Brief - Copy these lines word for word, starting with the line that contains "county / district: Calvert" and going on through the line that contains "catalogue / barcode: US 3672016".

>> start Record list

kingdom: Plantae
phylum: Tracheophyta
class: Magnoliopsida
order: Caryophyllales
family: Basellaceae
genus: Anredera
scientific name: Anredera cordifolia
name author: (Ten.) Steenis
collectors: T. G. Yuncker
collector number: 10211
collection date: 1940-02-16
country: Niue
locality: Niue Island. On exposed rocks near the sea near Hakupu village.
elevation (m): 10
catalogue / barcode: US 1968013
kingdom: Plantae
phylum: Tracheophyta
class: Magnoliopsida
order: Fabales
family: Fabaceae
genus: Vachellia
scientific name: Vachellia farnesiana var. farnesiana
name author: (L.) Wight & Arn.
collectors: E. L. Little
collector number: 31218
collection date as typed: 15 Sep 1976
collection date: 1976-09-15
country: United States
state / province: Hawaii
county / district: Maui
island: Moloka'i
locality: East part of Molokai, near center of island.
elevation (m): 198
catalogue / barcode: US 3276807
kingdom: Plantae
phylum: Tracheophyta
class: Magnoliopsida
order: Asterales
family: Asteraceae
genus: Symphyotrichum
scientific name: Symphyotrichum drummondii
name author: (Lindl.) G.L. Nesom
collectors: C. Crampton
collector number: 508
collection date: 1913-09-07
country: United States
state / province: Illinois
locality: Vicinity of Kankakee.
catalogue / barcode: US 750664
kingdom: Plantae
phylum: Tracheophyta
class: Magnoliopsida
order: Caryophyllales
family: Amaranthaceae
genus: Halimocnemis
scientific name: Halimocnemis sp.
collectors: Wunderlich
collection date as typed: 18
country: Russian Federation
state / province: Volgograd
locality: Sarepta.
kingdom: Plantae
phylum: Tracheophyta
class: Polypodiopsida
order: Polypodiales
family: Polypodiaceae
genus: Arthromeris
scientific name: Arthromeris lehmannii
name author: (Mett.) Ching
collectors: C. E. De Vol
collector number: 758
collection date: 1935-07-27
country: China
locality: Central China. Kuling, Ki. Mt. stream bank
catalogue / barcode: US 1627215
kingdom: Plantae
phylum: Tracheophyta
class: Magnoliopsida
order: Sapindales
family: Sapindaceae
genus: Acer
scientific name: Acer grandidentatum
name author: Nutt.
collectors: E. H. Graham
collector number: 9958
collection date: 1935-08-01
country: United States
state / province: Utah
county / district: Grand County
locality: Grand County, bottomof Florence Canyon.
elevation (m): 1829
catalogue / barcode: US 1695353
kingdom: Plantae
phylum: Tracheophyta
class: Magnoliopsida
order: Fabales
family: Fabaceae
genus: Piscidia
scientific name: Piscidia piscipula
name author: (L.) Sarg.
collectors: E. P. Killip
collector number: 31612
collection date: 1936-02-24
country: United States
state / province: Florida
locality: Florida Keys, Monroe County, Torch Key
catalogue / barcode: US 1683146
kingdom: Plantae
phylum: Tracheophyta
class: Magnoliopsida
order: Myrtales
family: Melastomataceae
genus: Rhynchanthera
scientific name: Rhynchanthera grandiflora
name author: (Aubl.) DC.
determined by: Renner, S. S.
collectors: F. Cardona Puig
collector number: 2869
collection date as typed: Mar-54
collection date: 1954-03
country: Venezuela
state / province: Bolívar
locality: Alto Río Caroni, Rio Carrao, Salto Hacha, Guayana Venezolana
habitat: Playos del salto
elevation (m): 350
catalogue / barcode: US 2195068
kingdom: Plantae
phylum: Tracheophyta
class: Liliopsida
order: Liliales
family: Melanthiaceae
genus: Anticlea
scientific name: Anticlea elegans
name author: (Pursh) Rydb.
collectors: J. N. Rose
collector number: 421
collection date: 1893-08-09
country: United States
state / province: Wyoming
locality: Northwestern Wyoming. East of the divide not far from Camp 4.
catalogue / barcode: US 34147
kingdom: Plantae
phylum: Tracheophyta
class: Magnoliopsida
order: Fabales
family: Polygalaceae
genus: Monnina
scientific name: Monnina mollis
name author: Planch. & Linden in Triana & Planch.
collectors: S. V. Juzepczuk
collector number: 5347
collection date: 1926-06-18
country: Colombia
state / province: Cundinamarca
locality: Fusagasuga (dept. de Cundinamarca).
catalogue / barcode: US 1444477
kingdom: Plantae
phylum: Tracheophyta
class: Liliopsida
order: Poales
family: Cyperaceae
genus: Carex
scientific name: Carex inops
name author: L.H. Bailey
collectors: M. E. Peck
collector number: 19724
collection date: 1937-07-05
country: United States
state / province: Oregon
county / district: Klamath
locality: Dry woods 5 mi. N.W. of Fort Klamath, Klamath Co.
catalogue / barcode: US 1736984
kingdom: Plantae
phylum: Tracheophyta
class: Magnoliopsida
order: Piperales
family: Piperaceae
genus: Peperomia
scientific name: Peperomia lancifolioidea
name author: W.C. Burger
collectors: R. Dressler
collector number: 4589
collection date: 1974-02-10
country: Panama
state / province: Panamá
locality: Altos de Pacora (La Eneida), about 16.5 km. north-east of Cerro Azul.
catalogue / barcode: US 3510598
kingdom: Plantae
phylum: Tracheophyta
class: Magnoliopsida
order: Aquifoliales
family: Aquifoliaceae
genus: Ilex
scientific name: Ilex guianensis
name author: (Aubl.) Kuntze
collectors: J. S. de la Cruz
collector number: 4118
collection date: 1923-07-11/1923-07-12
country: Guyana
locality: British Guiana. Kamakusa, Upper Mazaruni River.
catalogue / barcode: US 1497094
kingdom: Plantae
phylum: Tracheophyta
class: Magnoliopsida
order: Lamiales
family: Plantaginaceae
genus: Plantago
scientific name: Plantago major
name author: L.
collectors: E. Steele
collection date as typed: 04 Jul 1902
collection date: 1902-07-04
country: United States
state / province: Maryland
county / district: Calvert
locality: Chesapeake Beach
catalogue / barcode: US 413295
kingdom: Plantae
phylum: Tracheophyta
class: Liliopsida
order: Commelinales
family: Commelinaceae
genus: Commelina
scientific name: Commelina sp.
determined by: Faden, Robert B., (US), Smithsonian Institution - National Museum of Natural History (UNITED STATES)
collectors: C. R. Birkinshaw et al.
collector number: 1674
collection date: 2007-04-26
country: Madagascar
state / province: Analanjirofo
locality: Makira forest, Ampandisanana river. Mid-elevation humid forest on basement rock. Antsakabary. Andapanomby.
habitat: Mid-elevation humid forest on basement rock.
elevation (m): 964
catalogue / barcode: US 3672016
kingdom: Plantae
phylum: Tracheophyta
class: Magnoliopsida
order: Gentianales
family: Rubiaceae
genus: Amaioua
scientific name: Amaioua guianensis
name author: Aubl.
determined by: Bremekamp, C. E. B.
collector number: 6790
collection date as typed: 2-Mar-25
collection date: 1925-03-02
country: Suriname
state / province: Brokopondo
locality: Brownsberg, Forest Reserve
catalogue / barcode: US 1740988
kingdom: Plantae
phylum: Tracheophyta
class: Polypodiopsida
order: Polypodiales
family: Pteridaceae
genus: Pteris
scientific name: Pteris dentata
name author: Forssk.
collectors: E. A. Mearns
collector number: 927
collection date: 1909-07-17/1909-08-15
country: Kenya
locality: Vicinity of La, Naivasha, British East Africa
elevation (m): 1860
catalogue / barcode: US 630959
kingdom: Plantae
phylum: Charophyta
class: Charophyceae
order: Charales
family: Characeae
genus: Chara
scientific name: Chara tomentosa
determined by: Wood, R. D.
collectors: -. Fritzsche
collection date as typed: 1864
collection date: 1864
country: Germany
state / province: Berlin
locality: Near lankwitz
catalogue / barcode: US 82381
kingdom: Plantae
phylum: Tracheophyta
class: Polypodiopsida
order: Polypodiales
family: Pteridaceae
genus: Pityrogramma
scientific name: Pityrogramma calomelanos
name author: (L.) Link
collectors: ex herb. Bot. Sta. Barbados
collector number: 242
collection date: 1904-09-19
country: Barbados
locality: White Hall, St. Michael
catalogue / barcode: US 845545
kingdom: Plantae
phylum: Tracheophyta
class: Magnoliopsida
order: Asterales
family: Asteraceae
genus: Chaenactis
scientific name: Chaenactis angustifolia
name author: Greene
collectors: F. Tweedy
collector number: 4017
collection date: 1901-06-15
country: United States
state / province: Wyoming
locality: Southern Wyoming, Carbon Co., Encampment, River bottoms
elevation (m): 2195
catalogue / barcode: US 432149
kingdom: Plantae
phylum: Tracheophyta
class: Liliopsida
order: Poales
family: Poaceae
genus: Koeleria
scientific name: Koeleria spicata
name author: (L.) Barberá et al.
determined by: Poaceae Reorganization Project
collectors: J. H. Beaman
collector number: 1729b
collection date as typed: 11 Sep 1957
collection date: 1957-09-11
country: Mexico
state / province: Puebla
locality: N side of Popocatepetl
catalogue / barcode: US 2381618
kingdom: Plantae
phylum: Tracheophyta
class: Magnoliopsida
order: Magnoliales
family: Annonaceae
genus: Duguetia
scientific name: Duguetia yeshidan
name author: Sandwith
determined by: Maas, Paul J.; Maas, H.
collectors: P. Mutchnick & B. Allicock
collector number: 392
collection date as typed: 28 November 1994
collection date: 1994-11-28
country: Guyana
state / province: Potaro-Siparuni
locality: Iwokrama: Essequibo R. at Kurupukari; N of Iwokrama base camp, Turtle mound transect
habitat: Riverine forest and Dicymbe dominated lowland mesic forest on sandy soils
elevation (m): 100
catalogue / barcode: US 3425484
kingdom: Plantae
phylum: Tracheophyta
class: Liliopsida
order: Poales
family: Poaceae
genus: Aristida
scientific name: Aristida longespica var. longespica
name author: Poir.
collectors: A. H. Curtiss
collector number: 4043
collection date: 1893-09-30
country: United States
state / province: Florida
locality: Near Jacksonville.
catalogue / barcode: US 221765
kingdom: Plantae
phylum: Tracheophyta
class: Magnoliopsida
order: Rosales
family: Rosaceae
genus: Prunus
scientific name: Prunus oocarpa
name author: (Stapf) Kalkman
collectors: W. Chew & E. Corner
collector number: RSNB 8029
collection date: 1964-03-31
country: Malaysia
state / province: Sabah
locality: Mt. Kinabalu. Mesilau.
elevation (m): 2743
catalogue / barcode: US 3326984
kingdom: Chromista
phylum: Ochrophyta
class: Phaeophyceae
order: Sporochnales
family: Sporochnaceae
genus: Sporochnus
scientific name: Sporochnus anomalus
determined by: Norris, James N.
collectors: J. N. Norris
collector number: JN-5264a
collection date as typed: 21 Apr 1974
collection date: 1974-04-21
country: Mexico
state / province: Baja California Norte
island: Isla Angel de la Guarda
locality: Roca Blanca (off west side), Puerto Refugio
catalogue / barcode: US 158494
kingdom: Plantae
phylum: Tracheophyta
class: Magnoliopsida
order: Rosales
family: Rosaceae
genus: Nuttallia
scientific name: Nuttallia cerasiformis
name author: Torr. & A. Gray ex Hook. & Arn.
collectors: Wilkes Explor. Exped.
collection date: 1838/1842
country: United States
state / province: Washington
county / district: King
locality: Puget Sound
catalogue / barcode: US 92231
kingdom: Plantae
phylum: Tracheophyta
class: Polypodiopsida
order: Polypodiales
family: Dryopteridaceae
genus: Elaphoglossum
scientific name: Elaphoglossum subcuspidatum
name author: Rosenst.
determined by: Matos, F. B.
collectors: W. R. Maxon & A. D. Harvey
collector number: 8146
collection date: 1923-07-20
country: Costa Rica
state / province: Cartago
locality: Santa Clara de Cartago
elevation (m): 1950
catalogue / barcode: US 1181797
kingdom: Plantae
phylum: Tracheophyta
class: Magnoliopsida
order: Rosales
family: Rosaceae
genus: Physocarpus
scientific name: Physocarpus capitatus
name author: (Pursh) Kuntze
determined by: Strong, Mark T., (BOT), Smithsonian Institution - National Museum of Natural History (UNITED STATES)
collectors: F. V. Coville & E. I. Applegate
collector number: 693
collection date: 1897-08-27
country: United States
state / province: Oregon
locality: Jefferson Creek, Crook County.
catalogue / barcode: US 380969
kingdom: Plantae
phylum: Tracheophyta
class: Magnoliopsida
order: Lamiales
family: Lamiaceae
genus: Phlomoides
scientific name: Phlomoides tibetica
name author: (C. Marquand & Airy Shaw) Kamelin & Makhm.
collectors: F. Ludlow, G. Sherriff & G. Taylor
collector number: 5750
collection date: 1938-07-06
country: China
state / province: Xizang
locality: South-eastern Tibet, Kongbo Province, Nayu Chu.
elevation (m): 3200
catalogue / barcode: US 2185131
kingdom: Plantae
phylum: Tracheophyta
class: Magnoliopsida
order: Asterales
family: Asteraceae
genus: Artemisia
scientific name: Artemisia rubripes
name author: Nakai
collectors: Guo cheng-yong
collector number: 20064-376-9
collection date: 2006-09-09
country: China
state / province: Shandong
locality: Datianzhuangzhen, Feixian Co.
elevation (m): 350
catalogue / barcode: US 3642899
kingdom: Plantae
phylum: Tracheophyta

>> end Record list

Exercise result -
county / district: Calvert
locality: Chesapeake Beach
catalogue / barcode: US 413295
kingdom: Plantae
phylum: Tracheophyta
class: Liliopsida
order: Commelinales
family: Commelinaceae
genus: Commelina
scientific name: Commelina sp.
determined by: Faden, Robert B., (US), Smithsonian Institution - National Museum of Natural History (UNITED STATES)
collectors: C. R. Birkinshaw et al.
collector number: 1674
collection date: 2007-04-26
country: Madagascar
state / province: Analanjirofo
locality: Makira forest, Ampandisanana river. Mid-elevation humid forest on basement rock. Antsakabary. Andapanomby.
habitat: Mid-elevation humid forest on basement rock.
elevation (m): 964
catalogue / barcode: US 3672016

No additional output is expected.